Exercises That Relieve Sciatica

Luckily, some yoga exercises and stretches can soothe the pain and discomfort of this condition. These 9 exercises are very simple, so you don’t have to be a master in yoga to be able to do them. Here are the exercises that you should do:

  1. Knee raise – Start by lying on your back. Bring one knee up to the chest while the other leg needs to be straight on the ground. Make sure you press your raised leg to the chest as firmly as you can. Stay in this position for 30 seconds with your shoulders flat on the floor.
  2. Single leg twist – Start this exercise flat on your back with one knee folded over the other leg. The other leg needs to be held straight. Then, place the hand that’s closest to the knee on top of it and turn your upper body to face it in the opposite direction.
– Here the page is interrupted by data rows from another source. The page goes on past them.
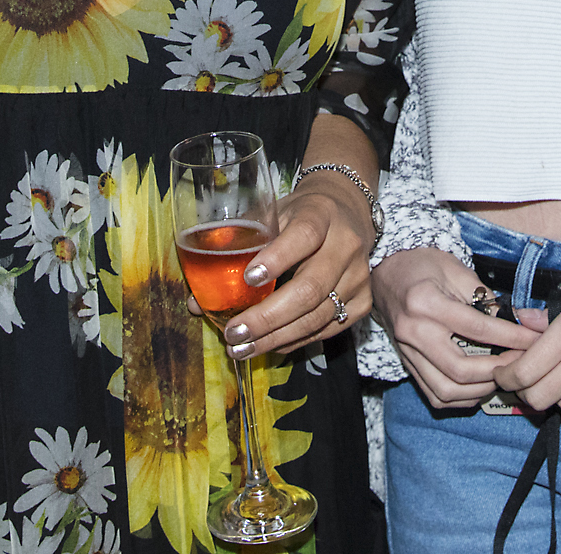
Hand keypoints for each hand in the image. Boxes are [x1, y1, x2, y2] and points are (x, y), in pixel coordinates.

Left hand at [215, 175, 372, 359]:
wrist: (347, 211)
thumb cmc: (300, 214)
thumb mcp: (272, 214)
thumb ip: (239, 249)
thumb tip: (197, 299)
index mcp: (321, 213)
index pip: (304, 235)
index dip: (277, 258)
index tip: (248, 278)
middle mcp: (346, 245)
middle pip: (310, 288)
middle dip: (268, 317)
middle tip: (234, 333)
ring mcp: (359, 276)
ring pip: (318, 316)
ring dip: (276, 338)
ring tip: (242, 349)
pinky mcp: (364, 302)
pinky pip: (327, 329)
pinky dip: (295, 340)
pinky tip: (269, 344)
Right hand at [370, 246, 541, 408]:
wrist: (387, 271)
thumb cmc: (424, 265)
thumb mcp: (458, 270)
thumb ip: (489, 299)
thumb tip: (526, 321)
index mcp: (425, 302)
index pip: (477, 328)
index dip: (511, 338)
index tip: (534, 340)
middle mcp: (413, 332)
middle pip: (459, 369)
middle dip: (497, 371)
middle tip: (521, 363)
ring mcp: (406, 352)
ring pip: (445, 391)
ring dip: (480, 390)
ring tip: (501, 375)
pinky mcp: (407, 364)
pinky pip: (434, 396)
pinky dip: (461, 398)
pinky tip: (480, 385)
  3. Reclining big toe pose – For this exercise, you will need an elastic strap. However, if you don’t have one, you can use a thin towel, a belt, or a rope. Place the strap on the ball of the foot, straightening the leg towards the ceiling. Your toes need to be flexed towards you (not pointed). Your buttocks need to be firm on the floor. If you can’t keep your leg straight, make sure it’s as fully extended as you can. Over time, the flexibility of the leg will improve. When you finish with the exercise, bend the knee first and then lower it to the chest. After, straighten the leg to the floor.
  4. Standing back twist – All you need for this exercise is a chair or something that will help elevate your leg. When raising your foot, turn your body to the direction of the raised leg.
  5. Upright king pigeon pose – You can use a table or another hip-height surface for the exercise. Place your leg on the table and lean forward. Shuffle back with your other foot making the stretching more intense.
  6. Staff pose – Start sitting on the ground with your legs stretched and your palms flat next to you. Move your toes towards your body, keeping the heels on the ground and legs straight. Hold this pose for some time to stretch the hamstrings.
  7. Child pose – Sit down on your knees and drape yourself forward. Gently, stretch your arms in front of you.
  8. Standing hamstring stretches – Raise your leg at hip height or below, keeping your hips forward. Your toes need to point upwards. If you want to make this exercise harder, bend forward over the knee while keeping your back straight.
  9. Simple seated twist – Start the exercise by sitting on the floor with one leg folded over the other. Move the other leg back with the heel touching your buttocks. Rotate the body in the direction of your top leg. Try to maintain a straight back throughout the exercise.